Both previous quotes are from the OP.

The “past viewer,” according to the OP, makes an irrevocable conclusion that Jesus is not God (assuming that the phrase “just human” implies the non-divinity of Jesus: a reasonable conclusion.) Most, if not all forms of Christianity hold that Jesus was divine. These two contentions contradict. So, if the OP’s assumptions are true, there is NO possible way for most forms Christianity to be considered valid. Thus, the OP assumes the incorrectness of Christianity. Now, because the OP has numerous references to Christianity and the works of Jesus, I can only assume that dalovindj is mainly talking about Chrisianity.

I maintain my contention that the OP asks who would believe in the Christian God if He didn’t exist.

This question assumes the previous belief in the infallibility of the Bible. As one who doesn’t believe this, I cannot make an educated response.

Now, if my logic is anywhere flawed, I would truly love to see it pointed out. I want to learn here, too.

This was actually one of the key subplots of The Light of Other Days, by Arthur C. Clarke and Stephen Baxter Not Clarke’s best work, but not bad either.

Sua

This is a great question but let me reverse it: If it could be proved that every bit of the bible was true (God exists etc), would you atheists out there believe?

It doesn’t seem a very hard question.

If somehow it could be proven that I was wrong, would I still believe? Of course not, with God’s help. :slight_smile:

I would still be a theist, but not a Christian, if someone could prove to me that the major tenets of Christianity were false. If someone could prove to me that there was no God, I would be an atheist.

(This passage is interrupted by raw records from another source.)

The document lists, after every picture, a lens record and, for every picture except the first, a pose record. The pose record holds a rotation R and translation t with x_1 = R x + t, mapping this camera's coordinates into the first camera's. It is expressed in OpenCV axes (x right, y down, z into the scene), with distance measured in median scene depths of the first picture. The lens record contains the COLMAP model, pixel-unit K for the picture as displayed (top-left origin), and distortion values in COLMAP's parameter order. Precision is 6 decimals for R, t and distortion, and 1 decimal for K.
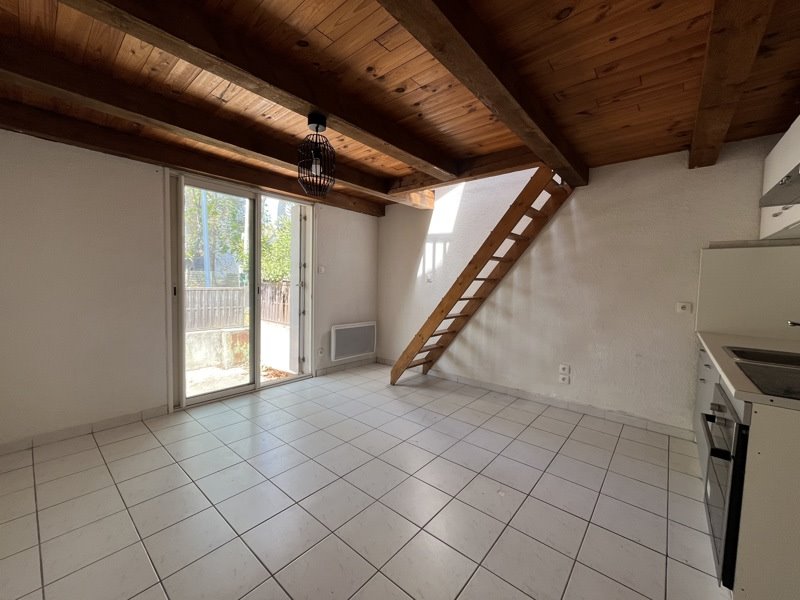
lens RADIAL K [[323.5, 0, 396.6], [0, 323.5, 298.6], [0, 0, 1]] dist [-0.002195, -0.000182]
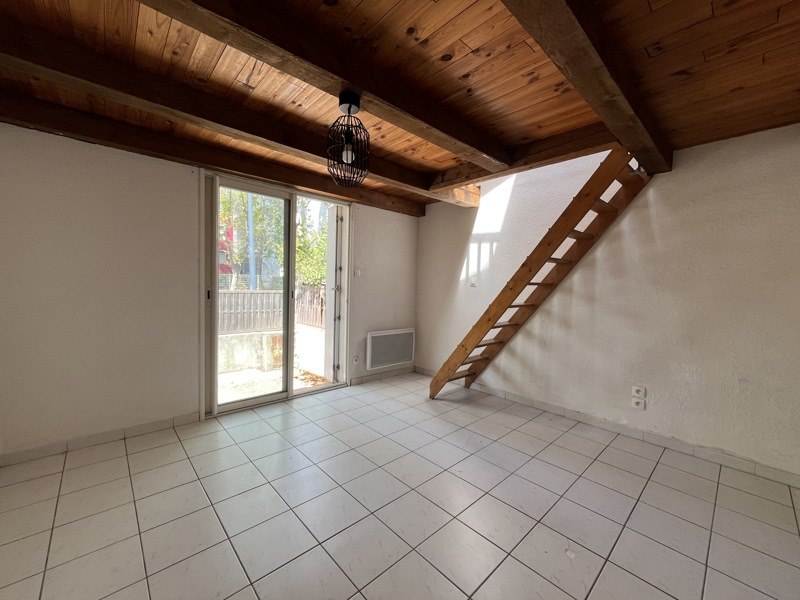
lens RADIAL K [[323.5, 0, 396.8], [0, 323.5, 300.7], [0, 0, 1]] dist [-0.002195, -0.000182]
pose [[0.992943, 0.010550, -0.118119, -0.007139], [-0.011213, 0.999925, -0.004951, -0.006456], [0.118058, 0.006241, 0.992987, 0.098247]]
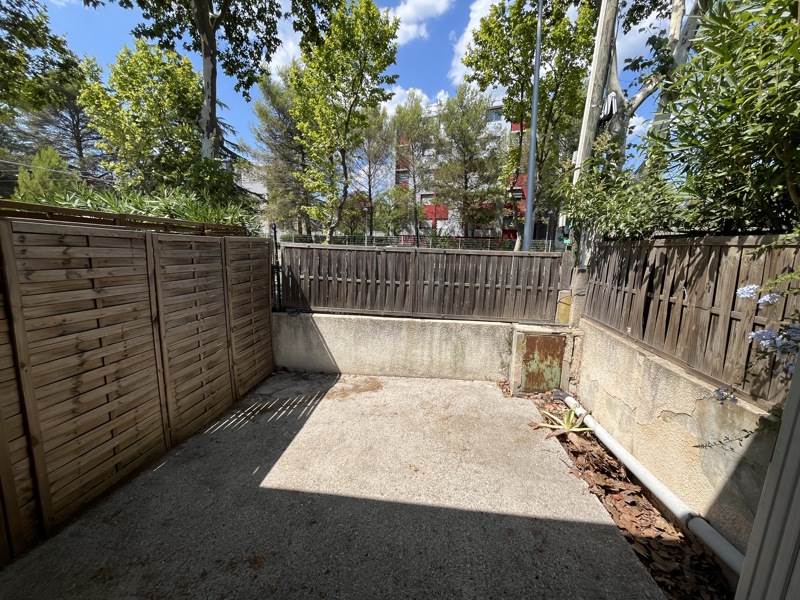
lens RADIAL K [[323.5, 0, 393.8], [0, 323.5, 301.9], [0, 0, 1]] dist [-0.002195, -0.000182]
pose [[0.546644, 0.140504, -0.825493, -0.451669], [-0.048633, 0.989485, 0.136212, -0.030301], [0.835952, -0.034313, 0.547729, 1.227063]]
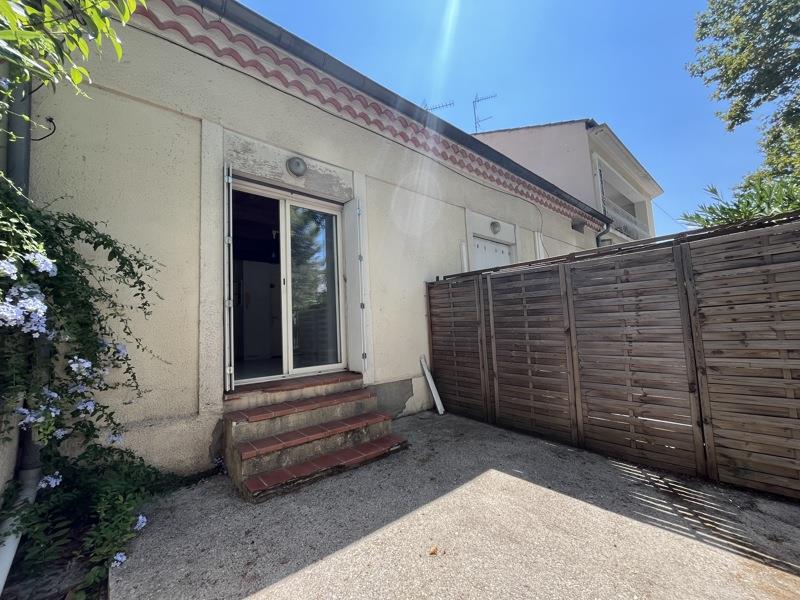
lens RADIAL K [[323.5, 0, 399.3], [0, 323.5, 303.0], [0, 0, 1]] dist [-0.002195, -0.000182]
pose [[-0.986644, 0.048305, 0.155562, -1.281618], [0.043452, 0.998461, -0.034450, 0.113239], [-0.156987, -0.027230, -0.987225, 2.599559]]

Sort of reminds me of another sci-fi story, in which a Roman Catholic priest is part of a group that travels to a distant planet. They find an inhabited city, and rush towards it. On the outskirts, something is called out in a foreign language, and the priest falls down in a faint.

Upon being revived, he is asked what made him faint. He says that he heard and understood what was called out, because he studied foreign languages. “What did they call out?” he is asked.

“There is no God but Allah, and Muhammed is His prophet!”

Sounds more likely to be an example of cross-cultural contamination to me, but who can tell?

Anyway, bring on your past viewer, and we will see who really is right.

Regards,
Shodan

I’m an atheist, so I’m not going to answer the OP. However, I’d like to answer the question posed by a couple responses to the OP: What if the Past-Viewer[sup]TM[/sup] proved everything in the Bible correct?

If every event in the Bible were proven true, I’d believe in some God. I may, however, end up believing in a very different God than the God most modern Christians believe in. Or I may end up being Muslim. (Depends on what extra-Biblical events turn out to be true / false.) But I’d certainly believe in God.
(Making the assumption that there are no direct contradictions that would occur in such a case … )

Now, if only some of the events turned out to have happened, then I might believe in God. It depends on which events, and which aspects of them could be shown to be true or false. (As powerful as the Past-Viewer[sup]TM[/sup] is, it has limitations, as others have pointed out.)

I’m sorry, but am the only one who would think this machine is equivalent to the Babelfish from Hitchhiker’s Guide to the Galaxy.

Jesus was the greatest Buddhist who ever lived.

I would think it would be interesting if it put all the religions in context and proved many of the miracles of ALL religions. I’d totally be watching Zeus nailing all those hot greek girls 24/7.